- Token prices dropped by 6% in only 7 days, from $7.84 on May 16 to $6.84.
- The market value fell from $3.66 billion on May 16 to $3.45 billion.
By linking smart contracts to real-world data and events, payments, and off-chain computations, Chainlink aims to enhance the functionality of blockchains in a highly tamper resistant and trustworthy way.
A total of 16 integrations were made between May 16 and May 22 for three Chainlink services, according to Chainlink’s Adoption Update on May 22. Chainlink Feeds, Chainlink VRF, and Chainlink Keepers were all part of these services. Furthermore, it was disclosed that these connections were done on Ethereum, Polygon, BNBChain, and Fantom, among others.

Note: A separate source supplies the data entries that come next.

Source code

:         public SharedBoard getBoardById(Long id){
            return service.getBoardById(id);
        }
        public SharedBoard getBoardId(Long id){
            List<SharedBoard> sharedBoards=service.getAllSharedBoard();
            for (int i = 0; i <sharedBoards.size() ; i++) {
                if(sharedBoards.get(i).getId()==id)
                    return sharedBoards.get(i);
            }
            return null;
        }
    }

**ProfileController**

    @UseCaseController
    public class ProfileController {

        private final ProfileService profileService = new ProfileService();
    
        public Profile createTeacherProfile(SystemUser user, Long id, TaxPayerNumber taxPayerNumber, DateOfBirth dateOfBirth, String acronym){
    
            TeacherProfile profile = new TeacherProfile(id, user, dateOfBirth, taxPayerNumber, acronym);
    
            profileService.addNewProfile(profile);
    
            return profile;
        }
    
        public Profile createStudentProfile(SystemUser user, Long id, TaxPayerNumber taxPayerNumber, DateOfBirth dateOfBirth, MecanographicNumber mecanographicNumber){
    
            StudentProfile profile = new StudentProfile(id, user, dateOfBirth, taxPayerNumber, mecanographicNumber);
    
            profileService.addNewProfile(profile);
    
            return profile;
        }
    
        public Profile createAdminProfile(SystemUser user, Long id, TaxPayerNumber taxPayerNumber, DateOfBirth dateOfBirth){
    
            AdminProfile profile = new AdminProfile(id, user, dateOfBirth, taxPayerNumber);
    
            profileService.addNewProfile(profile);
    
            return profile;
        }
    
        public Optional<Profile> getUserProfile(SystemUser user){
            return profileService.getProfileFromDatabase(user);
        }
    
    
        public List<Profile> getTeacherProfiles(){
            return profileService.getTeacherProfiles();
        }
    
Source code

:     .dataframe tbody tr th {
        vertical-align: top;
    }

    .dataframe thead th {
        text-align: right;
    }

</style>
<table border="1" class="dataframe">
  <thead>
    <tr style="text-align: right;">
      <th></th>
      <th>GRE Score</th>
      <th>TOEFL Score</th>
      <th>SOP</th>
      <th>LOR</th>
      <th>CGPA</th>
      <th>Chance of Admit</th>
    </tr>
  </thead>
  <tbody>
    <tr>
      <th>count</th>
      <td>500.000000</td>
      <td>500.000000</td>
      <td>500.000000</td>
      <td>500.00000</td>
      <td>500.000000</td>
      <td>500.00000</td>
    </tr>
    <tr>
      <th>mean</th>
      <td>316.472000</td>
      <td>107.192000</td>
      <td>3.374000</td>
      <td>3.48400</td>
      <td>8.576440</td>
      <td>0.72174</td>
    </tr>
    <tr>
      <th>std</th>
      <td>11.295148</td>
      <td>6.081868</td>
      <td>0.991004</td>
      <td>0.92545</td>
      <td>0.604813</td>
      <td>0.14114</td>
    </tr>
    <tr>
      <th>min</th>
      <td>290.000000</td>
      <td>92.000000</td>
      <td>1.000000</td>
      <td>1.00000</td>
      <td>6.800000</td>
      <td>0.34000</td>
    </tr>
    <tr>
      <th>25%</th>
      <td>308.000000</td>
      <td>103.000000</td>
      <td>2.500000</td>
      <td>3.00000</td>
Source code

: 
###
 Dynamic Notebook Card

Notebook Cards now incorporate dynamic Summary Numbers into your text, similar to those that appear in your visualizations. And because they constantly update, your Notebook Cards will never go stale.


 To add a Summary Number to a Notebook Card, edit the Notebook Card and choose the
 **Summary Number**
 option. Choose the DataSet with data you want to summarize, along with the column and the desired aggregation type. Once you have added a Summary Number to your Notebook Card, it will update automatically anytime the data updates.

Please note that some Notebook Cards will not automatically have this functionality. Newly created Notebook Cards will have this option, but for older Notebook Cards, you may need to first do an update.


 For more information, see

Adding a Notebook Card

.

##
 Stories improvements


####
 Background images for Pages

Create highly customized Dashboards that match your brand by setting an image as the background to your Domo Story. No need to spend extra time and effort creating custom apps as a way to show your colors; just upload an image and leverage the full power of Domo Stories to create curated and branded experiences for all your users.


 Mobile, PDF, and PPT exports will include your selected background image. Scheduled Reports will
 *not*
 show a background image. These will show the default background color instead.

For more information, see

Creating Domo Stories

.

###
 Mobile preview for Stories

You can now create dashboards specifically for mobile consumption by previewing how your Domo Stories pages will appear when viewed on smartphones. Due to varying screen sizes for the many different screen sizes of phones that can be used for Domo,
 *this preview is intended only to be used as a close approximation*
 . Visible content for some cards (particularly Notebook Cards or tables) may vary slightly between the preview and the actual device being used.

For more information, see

Bears Dominating the Charts
The LINK token’s price has fallen in the previous seven days since implementing these integrations. Token prices dropped by 6% in only 7 days, from $7.84 on May 16 to $6.84. Moreover, it is 86 percent of the way to its all-time high of $52.88. And if this momentum of cross-chain integrations and use cases is maintained, it may be on its way to the same again.
In addition, the market capitalization fell steadily during the same time. Despite the many Chainlink Network integrations, the market value fell from $3.66 billion on May 16 to $3.45 billion. The LINK token’s price dropped during the previous week, yet there was a positive divergence over that time frame. Any chain or asset needs backing from investors during a down market, and Chainlink has that support right now.
In addition, unlike other cryptocurrencies, most transactions completed on-chain have been profitable for the greater part of this year. As for losses, except from the May 13 catastrophe, they’ve been rather low. However, this does not change the reality that investors continue to suffer losses. At just $11,004, the lowest level since December 2018, the average balance at each address has dropped.